More Help on the Way for Health Care Consumers
By Jay Angoff, Director of the Office of Consumer Information and Insurance Oversight
When it comes to your health care, the most important thing is for it to be there for you when you need it – if you get sick or have an accident.
For too long, patients have been forced to fend for themselves in a health care system that did not provide them with the support and assistance they needed and deserved.
The Affordable Care Act is giving consumers new rights and resources to help them take control of their health care in good times and bad. One of those new rights is the right to appeal decisions by your health plan to deny you benefits.

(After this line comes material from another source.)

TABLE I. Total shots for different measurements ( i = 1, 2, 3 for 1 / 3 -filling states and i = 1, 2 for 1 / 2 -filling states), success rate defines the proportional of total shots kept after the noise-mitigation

Under new rules, if you have coverage in a new plan, and your health plan denies coverage of a test – for example an MRI – you and your doctor can appeal that decision to the plan and to an independent, external reviewer. If the external reviewer agrees with you, your plan must pay for the test.
If your plan decides to rescind your coverage altogether after you submit a claim, you can appeal that decision. If your appeal is successful, the plan must reinstate your coverage.

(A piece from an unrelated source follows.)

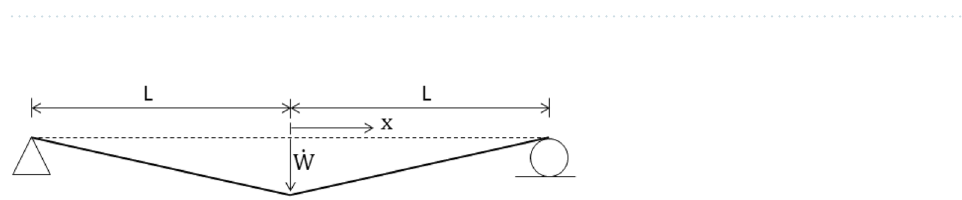
Figure 16. Distribution of transverse velocity during the plastic hinge moving second phase of motion ( ν > 1.5 ).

If you go to the emergency room and your plan won’t pay the bill, you’ll have the chance to provide information to the plan about why you needed emergency care – and take your request to an external reviewer as well.
These rules will give consumers in new plans better information about what their rights are and why their claims were denied or coverage rescinded:
- Right to information about why you’ve been denied. Under the new rules, health plans and insurance companies have to tell you why they’ve decided to deny a benefit or end your coverage – and how you can appeal that decision. And benefit denials and coverage rescissions are eligible for internal appeal.

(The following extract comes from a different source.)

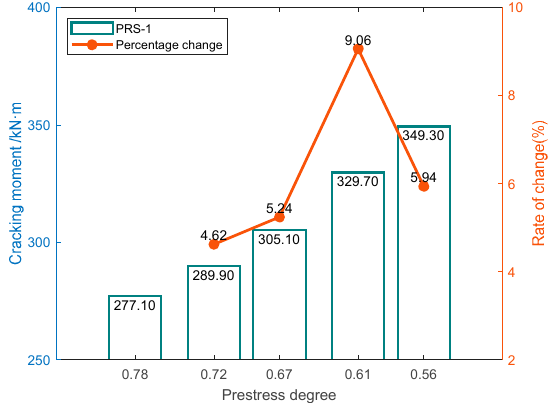
Figure 13. Effect of non-prestressed reinforcement on cracking moment.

- Right to appeal to your insurance company. If you’ve been denied a benefit or had your coverage rescinded, you have the right to an internal appeals process, or to appeal to your insurance company and receive a full and fair review of their decision. If the case is urgent, your insurance company has to speed up the process.
- Right to an independent review. Often, insurers and their policyholders can work out disputes during the internal appeal to their insurer. If you can’t work it out through the internal process, now you have the right to take your appeal to an independent third-party for an external review of the decision. This way, the insurance company no longer gets the final say and patients and doctors get more control over health care.
The new rules announced today apply to new plans that begin on or after September 23 of this year, and do not apply to plans and policies that are “grandfathered.”
HHS will not enforce these rules against issuers of stand-alone retiree-only plans in the private health insurance market.